For the last couple of years I have been working on making scientific-name detection possible on a massive scale. The result of this work was creation of several tools that increased the speed of name-finding dramatically:
- name-parsing: gnparser
- name-detection: gnfinder
- name-curation: gntagger
- name-verification (built by Alex Myltsev): gnindex
As a result we are able to scan large corpora of biodiversity literature, such as Biodhiversity Heritage Library — BHL (200 000 volumes) and HathiTrust Digital Library (16 000 000 volumes) in a matter of hours.
Recently, we presented our achievements at Biodiversity Next conference, an expanded version of traditional yearly TDWG meeting. I had a talk at a symposium Improving access to hidden scientific data in the Biodiversity Heritage Library. You can read about it in more details at a BHL blog post.
Such a significant collection of biodiversity literature as BHL gains dramatically in usability from data mining efforts. For many years they use the scientific names index that had been generated by our project: Global Names Architecture. Several years ago generation of such index was a very slow and laboreous task, that could not be repeated easily. With our recent developments we are able to index BHL repeatedly with ease. It gives us an opportunity to listen for feedback from BHL users, make incremental improvements in our algorithms and increase the quality of scientific names index continuously.

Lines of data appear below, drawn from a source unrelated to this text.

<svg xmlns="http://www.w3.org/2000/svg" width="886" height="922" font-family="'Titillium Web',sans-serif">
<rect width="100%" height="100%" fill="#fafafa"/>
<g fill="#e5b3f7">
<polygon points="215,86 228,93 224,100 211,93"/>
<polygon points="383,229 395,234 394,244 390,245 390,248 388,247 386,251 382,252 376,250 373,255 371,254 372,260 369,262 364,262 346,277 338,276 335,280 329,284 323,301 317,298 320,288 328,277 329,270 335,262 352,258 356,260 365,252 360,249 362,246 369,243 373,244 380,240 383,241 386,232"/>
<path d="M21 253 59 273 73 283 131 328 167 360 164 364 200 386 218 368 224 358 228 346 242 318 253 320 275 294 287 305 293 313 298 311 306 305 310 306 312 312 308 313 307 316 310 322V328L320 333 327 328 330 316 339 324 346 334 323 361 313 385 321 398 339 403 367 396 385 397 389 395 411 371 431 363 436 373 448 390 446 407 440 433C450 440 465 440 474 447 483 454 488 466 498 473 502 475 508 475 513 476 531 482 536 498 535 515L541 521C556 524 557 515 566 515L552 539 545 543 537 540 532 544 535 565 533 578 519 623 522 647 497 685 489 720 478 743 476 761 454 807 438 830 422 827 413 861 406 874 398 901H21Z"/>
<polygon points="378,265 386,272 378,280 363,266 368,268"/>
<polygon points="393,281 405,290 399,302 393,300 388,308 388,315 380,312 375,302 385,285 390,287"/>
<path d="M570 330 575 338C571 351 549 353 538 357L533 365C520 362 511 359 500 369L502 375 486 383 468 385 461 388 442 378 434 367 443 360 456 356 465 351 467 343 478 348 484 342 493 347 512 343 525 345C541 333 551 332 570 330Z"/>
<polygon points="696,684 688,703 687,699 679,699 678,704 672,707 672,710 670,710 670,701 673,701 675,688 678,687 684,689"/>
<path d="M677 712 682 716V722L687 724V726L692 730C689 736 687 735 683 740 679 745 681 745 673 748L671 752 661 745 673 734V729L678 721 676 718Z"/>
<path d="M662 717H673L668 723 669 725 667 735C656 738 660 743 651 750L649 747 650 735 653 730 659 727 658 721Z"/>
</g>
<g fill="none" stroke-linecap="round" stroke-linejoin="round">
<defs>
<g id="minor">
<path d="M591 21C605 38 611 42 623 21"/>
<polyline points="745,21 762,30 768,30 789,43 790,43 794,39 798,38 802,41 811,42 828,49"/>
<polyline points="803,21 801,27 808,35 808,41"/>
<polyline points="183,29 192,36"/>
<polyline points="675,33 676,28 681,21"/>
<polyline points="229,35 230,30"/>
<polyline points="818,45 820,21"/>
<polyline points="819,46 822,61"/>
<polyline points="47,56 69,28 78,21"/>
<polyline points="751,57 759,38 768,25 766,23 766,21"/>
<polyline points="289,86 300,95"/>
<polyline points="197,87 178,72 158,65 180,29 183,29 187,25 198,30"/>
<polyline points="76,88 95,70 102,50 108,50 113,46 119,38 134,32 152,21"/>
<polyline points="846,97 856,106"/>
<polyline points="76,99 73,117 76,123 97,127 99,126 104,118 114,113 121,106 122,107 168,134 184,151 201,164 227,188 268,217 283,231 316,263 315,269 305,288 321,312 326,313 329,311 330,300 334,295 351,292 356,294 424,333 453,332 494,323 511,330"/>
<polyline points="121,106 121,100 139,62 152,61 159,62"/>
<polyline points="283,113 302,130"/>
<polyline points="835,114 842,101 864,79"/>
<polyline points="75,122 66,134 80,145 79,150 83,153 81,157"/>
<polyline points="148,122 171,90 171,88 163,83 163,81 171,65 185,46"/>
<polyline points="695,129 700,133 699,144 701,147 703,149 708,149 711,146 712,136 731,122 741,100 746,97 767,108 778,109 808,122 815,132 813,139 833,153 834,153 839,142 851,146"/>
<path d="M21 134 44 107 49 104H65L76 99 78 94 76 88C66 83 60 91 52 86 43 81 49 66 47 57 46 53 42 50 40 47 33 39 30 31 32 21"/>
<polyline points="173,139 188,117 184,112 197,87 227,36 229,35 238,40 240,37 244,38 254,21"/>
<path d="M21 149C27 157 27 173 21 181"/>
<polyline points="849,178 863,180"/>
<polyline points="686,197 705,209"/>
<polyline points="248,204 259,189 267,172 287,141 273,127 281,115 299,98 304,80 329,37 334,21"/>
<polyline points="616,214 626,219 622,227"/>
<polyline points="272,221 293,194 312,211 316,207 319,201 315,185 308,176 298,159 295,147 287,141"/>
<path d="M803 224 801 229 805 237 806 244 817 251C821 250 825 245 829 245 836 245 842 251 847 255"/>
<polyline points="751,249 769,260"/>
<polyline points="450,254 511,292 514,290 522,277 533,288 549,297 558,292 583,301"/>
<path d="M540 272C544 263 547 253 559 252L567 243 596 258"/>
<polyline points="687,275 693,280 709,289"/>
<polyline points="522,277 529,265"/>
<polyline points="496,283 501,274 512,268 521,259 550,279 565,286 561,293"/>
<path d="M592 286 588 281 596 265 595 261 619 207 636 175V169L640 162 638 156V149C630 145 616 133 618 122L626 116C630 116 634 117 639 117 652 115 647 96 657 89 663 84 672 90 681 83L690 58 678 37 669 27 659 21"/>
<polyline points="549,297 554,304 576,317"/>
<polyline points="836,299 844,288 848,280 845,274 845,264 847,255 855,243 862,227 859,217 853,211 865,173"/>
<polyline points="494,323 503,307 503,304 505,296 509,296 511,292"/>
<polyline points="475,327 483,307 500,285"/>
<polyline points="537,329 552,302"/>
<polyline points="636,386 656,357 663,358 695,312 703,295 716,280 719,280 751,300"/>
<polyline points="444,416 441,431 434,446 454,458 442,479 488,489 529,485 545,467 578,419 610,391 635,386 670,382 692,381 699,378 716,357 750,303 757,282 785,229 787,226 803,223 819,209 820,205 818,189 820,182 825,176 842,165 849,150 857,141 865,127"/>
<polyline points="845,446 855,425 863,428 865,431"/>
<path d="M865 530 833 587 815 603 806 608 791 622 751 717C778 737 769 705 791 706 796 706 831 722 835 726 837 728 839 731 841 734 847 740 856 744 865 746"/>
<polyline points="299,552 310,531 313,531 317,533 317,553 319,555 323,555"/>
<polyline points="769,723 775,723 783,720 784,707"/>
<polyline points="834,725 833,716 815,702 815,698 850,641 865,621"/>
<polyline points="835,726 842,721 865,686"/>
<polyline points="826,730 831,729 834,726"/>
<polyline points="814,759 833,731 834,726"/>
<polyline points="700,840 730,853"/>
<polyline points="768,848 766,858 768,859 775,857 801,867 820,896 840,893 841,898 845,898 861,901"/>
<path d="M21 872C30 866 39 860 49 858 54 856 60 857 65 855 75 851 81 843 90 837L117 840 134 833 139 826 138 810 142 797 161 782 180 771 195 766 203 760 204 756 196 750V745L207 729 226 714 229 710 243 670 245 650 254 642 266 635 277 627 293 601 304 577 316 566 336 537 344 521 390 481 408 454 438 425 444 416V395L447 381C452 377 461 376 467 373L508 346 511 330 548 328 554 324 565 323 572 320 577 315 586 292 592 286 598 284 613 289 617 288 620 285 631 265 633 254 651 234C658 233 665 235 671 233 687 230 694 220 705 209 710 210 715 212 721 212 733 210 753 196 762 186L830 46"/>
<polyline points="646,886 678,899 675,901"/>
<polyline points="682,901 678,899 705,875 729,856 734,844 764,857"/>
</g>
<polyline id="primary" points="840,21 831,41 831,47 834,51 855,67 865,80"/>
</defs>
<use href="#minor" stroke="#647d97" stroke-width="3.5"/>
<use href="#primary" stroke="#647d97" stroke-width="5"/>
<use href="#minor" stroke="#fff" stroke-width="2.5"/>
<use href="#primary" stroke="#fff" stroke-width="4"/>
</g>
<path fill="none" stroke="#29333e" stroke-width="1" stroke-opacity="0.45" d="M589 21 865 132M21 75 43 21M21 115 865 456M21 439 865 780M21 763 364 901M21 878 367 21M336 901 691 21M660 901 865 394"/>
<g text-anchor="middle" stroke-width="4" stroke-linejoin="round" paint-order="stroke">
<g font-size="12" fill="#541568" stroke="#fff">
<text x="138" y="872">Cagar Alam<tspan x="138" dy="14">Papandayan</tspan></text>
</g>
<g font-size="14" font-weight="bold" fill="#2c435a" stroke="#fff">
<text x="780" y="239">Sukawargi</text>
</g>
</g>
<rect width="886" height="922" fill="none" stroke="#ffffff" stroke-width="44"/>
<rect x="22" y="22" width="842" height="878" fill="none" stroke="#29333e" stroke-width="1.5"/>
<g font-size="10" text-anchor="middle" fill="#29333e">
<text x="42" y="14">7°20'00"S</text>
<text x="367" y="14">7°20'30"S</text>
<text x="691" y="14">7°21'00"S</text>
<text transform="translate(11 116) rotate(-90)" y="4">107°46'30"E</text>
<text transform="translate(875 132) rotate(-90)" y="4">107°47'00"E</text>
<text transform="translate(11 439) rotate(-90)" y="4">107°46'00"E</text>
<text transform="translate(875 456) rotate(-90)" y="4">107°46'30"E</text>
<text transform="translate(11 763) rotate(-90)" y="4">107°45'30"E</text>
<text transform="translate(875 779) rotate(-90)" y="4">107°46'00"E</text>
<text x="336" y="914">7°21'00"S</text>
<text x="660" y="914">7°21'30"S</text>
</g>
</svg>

We are very interested to work with other people who try to enhance usability of literature aggregators like BHL by developing natural language processing and machine learning algorithms. During the conference several researches in the field agreed to participate in a brain-storming workshop at Illinois Natural History Survay, Champaign/Urbana to develop new technologies for data-mining in BHL and other similar corpora. We are planning to organize such a workshop in April/May 2020.